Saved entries
>>>>>
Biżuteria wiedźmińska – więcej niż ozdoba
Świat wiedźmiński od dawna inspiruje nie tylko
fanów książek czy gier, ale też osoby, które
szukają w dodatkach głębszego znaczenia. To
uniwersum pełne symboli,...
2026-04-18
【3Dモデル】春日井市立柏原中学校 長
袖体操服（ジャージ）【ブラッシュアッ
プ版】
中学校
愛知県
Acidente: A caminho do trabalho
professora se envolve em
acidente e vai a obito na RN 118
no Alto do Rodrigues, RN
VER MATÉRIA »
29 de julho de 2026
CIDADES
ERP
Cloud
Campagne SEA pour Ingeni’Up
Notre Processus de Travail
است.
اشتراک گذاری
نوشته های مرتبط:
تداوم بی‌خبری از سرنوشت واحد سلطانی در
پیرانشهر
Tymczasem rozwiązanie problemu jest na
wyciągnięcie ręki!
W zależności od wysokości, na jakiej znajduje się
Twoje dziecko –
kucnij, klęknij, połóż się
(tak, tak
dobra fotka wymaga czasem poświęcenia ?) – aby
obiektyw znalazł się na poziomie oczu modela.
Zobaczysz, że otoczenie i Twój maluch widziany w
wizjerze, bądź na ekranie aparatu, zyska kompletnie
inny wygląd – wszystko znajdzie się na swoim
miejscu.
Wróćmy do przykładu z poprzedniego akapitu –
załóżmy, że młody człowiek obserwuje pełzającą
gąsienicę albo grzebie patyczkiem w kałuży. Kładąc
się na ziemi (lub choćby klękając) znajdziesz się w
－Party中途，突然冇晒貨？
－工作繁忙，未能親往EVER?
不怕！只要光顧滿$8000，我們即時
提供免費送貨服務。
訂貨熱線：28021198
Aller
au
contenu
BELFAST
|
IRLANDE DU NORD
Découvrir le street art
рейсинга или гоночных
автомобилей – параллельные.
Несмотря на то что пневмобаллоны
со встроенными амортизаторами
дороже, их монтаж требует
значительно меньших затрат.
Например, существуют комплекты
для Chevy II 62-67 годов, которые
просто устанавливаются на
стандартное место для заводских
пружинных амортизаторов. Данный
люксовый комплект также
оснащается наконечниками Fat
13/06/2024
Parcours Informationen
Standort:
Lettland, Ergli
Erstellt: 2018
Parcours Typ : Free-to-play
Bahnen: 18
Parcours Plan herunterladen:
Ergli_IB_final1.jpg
<<<<<
REQUIRED WORK -
Reproduce the text of every entry above word for word, line by line, with no changes.

SOLUTION -
Biżuteria wiedźmińska – więcej niż ozdoba
Świat wiedźmiński od dawna inspiruje nie tylko
fanów książek czy gier, ale też osoby, które
szukają w dodatkach głębszego znaczenia. To
uniwersum pełne symboli,...
2026-04-18
【3Dモデル】春日井市立柏原中学校 長
袖体操服（ジャージ）【ブラッシュアッ
プ版】
中学校
愛知県
Acidente: A caminho do trabalho
professora se envolve em
acidente e vai a obito na RN 118
no Alto do Rodrigues, RN
VER MATÉRIA »
29 de julho de 2026
CIDADES
ERP
Cloud
Campagne SEA pour Ingeni’Up
Notre Processus de Travail
است.
اشتراک گذاری
نوشته های مرتبط:
تداوم بی‌خبری از سرنوشت واحد سلطانی در
پیرانشهر
Tymczasem rozwiązanie problemu jest na
wyciągnięcie ręki!
W zależności od wysokości, na jakiej znajduje się
Twoje dziecko –
kucnij, klęknij, połóż się
(tak, tak
dobra fotka wymaga czasem poświęcenia ?) – aby
obiektyw znalazł się na poziomie oczu modela.
Zobaczysz, że otoczenie i Twój maluch widziany w
wizjerze, bądź na ekranie aparatu, zyska kompletnie
inny wygląd – wszystko znajdzie się na swoim
miejscu.
Wróćmy do przykładu z poprzedniego akapitu –
załóżmy, że młody człowiek obserwuje pełzającą
gąsienicę albo grzebie patyczkiem w kałuży. Kładąc
się na ziemi (lub choćby klękając) znajdziesz się w
－Party中途，突然冇晒貨？
－工作繁忙，未能親往EVER?
不怕！只要光顧滿$8000，我們即時
提供免費送貨服務。
訂貨熱線：28021198
Aller
au
contenu
BELFAST
|
IRLANDE DU NORD
Découvrir le street art
рейсинга или гоночных
автомобилей – параллельные.
Несмотря на то что пневмобаллоны
со встроенными амортизаторами
дороже, их монтаж требует
значительно меньших затрат.
Например, существуют комплекты
для Chevy II 62-67 годов, которые
просто устанавливаются на
стандартное место для заводских
пружинных амортизаторов. Данный
люксовый комплект также
оснащается наконечниками Fat
13/06/2024
Parcours Informationen
Standort:
Lettland, Ergli
Erstellt: 2018
Parcours Typ : Free-to-play
Bahnen: 18
Parcours Plan herunterladen:
Ergli_IB_final1.jpg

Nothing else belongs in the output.